= Jesse Green (reggae musician) =

Jamaican ska, rocksteady and disco musician

Jesse Green (born Locksley Alphonso Green, 5 July 1948) is a Jamaican ska and disco musician.

He was born in the parish of St. James, Jamaica. As a young boy, Green attended Denham Town Primary School and became fascinated with music by listening to the sound systems, particularly the one belonging to Count Barrett.

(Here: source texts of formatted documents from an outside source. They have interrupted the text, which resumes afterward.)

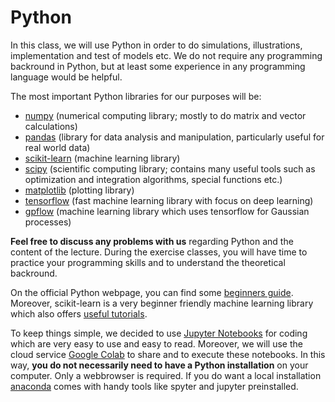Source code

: # Python

In this class, we will use Python in order to do simulations, illustrations, implementation and test of models etc. We do not require any programming backround in Python, but at least some experience in any programming language would be helpful. 

The most important Python libraries for our purposes will be:
- [numpy](https://numpy.org/) (numerical computing library; mostly to do matrix and vector calculations)
- [pandas](https://pandas.pydata.org/) (library for data analysis and manipulation, particularly useful for real world data) 
- [scikit-learn](https://scikit-learn.org/stable/) (machine learning library)
- [scipy](https://www.scipy.org/) (scientific computing library; contains many useful tools such as optimization and integration algorithms, special functions etc.)
- [matplotlib](https://matplotlib.org/) (plotting library)
- [tensorflow](https://www.tensorflow.org/) (fast machine learning library with focus on deep learning)
- [gpflow](https://gpflow.readthedocs.io/) (machine learning library which uses tensorflow for Gaussian processes)

**Feel free to discuss any problems with us** regarding Python and the content of the lecture. During the exercise classes, you will have time to practice your programming skills and to understand the theoretical backround.

On the official Python webpage, you can find some [beginners guide](https://www.python.org/about/gettingstarted/). Moreover, scikit-learn is a very beginner friendly machine learning library which also offers [useful tutorials](https://scikit-learn.org/stable/getting_started.html).

To keep things simple, we decided to use [Jupyter Notebooks](https://jupyter.org/) for coding which are very easy to use and easy to read. Moreover, we will use the cloud service [Google Colab](https://colab.research.google.com/) to share and to execute these notebooks. In this way, **you do not necessarily need to have a Python installation** on your computer. Only a webbrowser is required. If you do want a local installation [anaconda](https://www.anaconda.com/products/individual) comes with handy tools like spyter and jupyter preinstalled.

Green was a member of the Pioneers and drummed with Jimmy Cliff in the 1970s, recording singles such as "Locks Lee", before launching a solo career in 1976. He scored an international disco hit with a remix of his "Nice and Slow", and also scored several other minor hits in the US and the UK.

==Discography==
===Studio albums===
- Nice and Slow (EMI, 1976)
- Come with Me (EMI, 1978)
- 1, 2, 3 Let's Go (Milan, 1981)
- Monopoly (Milan, 1982)
- Roundtrip with Jesse Green (Rapport Music, 1991)
- + Skazzmatic (Slinkaboo, 2009)

===Singles===

| Year | Title | Peak chart positions |  |
| US Dance | UK |
| 1974 | "Hurricane Woman" / "Summer Days" | ― | ― |
| 1975 | "Go Away Dream" | ― | ― |
| 1976 | "Nice and Slow" | 3 | 17 |
| "Flip" | 17 | 26 |
| 1977 | "Come with Me" | ― | 29 |
| "Will You, Won't You" / "I Have Won You Baby" | ― | ― |
| "I Believe In You" | ― | ― |
| "You Came, You Saw, You Conquered" | ― | ― |
| 1978 | "Disco Crazy" | ― | ― |
| 1980 | "Do You Like It Like That" | ― | ― |
| 1981 | "1, 2, 3, Let's Go" | ― | ― |
| 1985 | "Gimmi Gimmi Your Loving" | ― | ― |
| 1986 | "Love & Rebound" | ― | ― |
| 1992 | "You Bring Out the Best in Me" | ― | ― |
| 1995 | "Cupid" | ― | ― |
"—" denotes releases that did not chart or were not released in that territory.